Prompt A:
Answer these questions about the note on iwconfig rates and speed tests:
(i) What DSL service does the writer have?
(ii) What upload speed did the test show after the rate was set to 54M?
(iii) After everything was returned to its pre-experiment state and the system was rebooted, what rate did iwconfig report?
Prompt B: Extend the note on iwconfig rates and speed tests, picking up after its final sentence.

Selected passage:

# # # # #

P.S.: On second thought, I'm not sure if it really matters what iwconfig says at any given moment. First, I never bother with system-config-network (the old Network Configuration utility where we all used to configure wireless interfaces manually). I leave that thing alone nowdays, and it's set at auto by default for the rate which gets negotiated to a satisfactory rate for me. Its text config files (*/ifcfg-wlan0), which I also never edit nowadays, usually have only about three default lines and rate is not one. Next, when I look at the rate in iwconfig, do a an Internet connection speed test (speedtest.net), and look at iwconfig again, there seems to be no correlation between what iwconfig says and the speed test results. For example, I manually entered the rate as 1 with iwconfig wlan0 rate 1M, confirmed the entered rate with iwconfig, and ran the speed test. The result was normal for me (4.5 Mbs up). I have AT&T Extreme 6.0 DSL, but I am hell-and-gone from the location of the card to which I am connected at the telephone company. I typically get up speeds of 4.5 to 6 Mbs depending on who-knows-what. Anyway, iwconfig at that point said the rate was 5.5M. Then I entered the rate of 54M with iwconfig, confirmed it, ran the speed test, and got 1.38 Mbs up. Re-entered auto, repeated the speed test, and still got 1.43 Mbs up. Checked iwconfig again and it said the rate was at 48M. I did this several times, over and over, different rates with iwconfig and system-config-network. Never saw a correlation to the speedtests. Now my system-config-network config files (*/ifcfg-wlan0) have a bunch of new lines due to fooling with system-config-network. Rate is at auto. I returned everything to ante-experiment, rebooted, retested, and got 4.01 Mbs up, and iwconfig said the rate was 1M. So I don't really know if what iwconfig is saying matters when NetworkManager is controlling the interface.

# # # # #

Source data:
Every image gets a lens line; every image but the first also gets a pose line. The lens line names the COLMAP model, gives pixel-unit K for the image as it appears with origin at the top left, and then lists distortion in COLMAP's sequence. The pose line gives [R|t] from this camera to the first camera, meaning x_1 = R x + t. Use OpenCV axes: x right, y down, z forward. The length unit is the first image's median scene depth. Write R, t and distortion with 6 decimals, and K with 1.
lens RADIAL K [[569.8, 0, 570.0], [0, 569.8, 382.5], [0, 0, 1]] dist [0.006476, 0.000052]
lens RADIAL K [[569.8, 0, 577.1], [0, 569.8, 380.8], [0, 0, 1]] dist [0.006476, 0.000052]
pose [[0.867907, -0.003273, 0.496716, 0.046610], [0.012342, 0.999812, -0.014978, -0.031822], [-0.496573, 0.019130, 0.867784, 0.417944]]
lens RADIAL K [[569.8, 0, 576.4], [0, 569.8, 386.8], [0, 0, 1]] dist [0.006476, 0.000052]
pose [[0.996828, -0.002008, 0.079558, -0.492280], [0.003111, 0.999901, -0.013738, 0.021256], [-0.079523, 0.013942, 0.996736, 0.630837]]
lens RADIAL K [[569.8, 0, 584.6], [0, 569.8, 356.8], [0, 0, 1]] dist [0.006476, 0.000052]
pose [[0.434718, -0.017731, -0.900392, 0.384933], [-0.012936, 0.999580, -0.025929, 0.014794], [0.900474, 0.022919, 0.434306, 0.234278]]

# # # # #

Exercise answer A:
(i) AT&T Extreme 6.0 DSL
(ii) 1.38 Mbs up
(iii) 1M

Exercise answer B:
To anyone: Is there a way to control the interface connection rate when NetworkManager is controlling the interface? Or is that strictly something that gets negotiated to the best level?
P.P.S.: If you never get anywhere with this speed issue, then you certainly can try other drivers or driver methods or firmware. No promises. I generally trust the kernel to load the appropriate module for detected hardware. And when it loads b43legacy, the linuxwireless.org (home of b43/b43legacy) documentation says to install version 3 firmware. But nothing would stop you from trying the OpenFWWF firmware that comes with Fedora nowadays. It is advertised to support the BCM4306 chipset. You also can try ndiswrapper with your Windows driver (W2K or XP, not Vista or W7). I did that with my BCM4306 cards in the days of Fedora 4 or 5 before I learned how to use NetworkManager. It worked fine. But don't waste time with broadcom-wl. It is not known to work with BCM4306.
P.P.S.: Try a different router channel. You never know.